**Task set:**
- 1) Answer these questions about the problem set instructions:
(a) Which environment is strongly recommended for running the notebook?
(b) What filename would a student named Harry Potter use for the submission?
(c) How many points are assigned to using contextual word representations as predictors?
- 2) Extend the problem set instructions past their final line on contextual word representations.

**Selected passage:**
In this problem set, we'll do a deep dive with language models.

Once again, you're free to execute the notebook on your personal environment, but I would strongly recommend using Google Colab. You can upload this notebook to Google colab by following the steps below.

1. Open [colab.research.google.com](colab.research.google.com)
2. Click on the upload tab
3. Upload the .ipynb file by choosing the right file from your local disk


**Submission instructions**

1. When you're ready to submit, you'll save the notebook as QTM340-PS3-Firstname-Lastname.ipynb; for example, if your name is Harry Potter, save the file as `QTM340-PS3-Harry-Potter.ipynb`. This can be done in Google colab by editing the filename and then following File --> Download --> .ipynb

2. Upload this file on canvas.

**Objective**: In this notebook, you'll learn the following in a classification task:

a. To use bag of words representation as predictors (1 point)

b. To use static word representations as predictors (2 points)

c. To use contextual word representations as predictors (3 points)

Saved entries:
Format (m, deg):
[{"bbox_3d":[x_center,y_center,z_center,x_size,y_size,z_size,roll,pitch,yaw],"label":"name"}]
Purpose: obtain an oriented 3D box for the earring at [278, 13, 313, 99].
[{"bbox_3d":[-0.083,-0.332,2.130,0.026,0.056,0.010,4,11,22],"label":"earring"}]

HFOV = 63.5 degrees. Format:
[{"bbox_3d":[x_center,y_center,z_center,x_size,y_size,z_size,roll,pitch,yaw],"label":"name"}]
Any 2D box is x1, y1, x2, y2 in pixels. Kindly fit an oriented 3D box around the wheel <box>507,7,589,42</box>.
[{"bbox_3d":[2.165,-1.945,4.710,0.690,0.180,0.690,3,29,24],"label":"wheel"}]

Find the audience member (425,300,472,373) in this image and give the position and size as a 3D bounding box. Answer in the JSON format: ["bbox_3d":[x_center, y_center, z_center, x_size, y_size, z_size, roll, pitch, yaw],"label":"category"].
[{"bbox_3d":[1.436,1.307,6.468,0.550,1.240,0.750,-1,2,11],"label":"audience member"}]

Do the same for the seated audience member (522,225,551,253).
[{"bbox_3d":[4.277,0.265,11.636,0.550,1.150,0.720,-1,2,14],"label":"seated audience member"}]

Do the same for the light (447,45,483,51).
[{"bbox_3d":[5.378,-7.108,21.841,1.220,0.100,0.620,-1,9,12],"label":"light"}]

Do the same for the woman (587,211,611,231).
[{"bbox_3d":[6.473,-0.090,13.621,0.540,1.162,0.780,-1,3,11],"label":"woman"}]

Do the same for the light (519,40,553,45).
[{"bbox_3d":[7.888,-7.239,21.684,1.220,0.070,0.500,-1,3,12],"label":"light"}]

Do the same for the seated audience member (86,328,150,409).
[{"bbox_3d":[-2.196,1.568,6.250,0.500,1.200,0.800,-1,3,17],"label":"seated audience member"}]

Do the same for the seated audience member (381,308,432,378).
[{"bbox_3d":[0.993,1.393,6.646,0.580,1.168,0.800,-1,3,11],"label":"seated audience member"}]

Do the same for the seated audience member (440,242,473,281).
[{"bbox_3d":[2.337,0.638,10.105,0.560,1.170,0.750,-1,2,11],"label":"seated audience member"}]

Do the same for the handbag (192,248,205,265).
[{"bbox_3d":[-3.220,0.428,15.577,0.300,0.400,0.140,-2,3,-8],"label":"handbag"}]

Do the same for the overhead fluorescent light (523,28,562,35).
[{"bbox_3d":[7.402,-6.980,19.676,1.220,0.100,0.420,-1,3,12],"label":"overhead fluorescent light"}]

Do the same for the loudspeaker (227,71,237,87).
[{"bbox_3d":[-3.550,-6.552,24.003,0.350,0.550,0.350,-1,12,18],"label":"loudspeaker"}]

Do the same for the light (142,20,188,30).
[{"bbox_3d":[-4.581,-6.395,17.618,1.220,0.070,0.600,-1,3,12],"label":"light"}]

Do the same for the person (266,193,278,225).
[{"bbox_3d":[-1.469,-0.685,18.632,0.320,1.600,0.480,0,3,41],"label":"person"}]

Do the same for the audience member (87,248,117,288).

**Expected responses:**
- 1)
(a) Google Colab
(b) QTM340-PS3-Harry-Potter.ipynb
(c) 3 points

- 2)
d. Explain what are the strengths and weaknesses of each of the model (2 points)

Our task is to classify research papers to categories. We'll use the dataset hosted by [huggingface](https://huggingface.co/datasets/gfissore/arxiv-abstracts-2021)

## 0. Setup

Install all the required packages.

In [None]:
%%bash

pip install datasets
pip install transformers
pip install sentencepiece

Let's get all the libraries imported first.

In [None]:
from datasets import load_dataset
import pandas as pd

from sklearn.model_selection import train_test_split
from sklearn.linear_model import LogisticRegression
from sklearn.feature_extraction.text import CountVectorizer
from sklearn.metrics import accuracy_score, classification_report, f1_score, confusion_matrix

import torch
import gensim
import logging
logging.basicConfig(format='%(asctime)s : %(levelname)s : %(message)s', level=logging.INFO)

Now download the dataset and clean it up.


**Note** This may take a couple of minutes when you run the first time because the data will be downloaded.

In [None]:
def convert2label (x):
  best_cat = x[0].split()[0]
  return best_cat.split ('.')[0]

required_cats = ['math', 'cs', 'astro-ph', 'physics', 'quant-ph']
dataset = load_dataset("gfissore/arxiv-abstracts-2021", split='train')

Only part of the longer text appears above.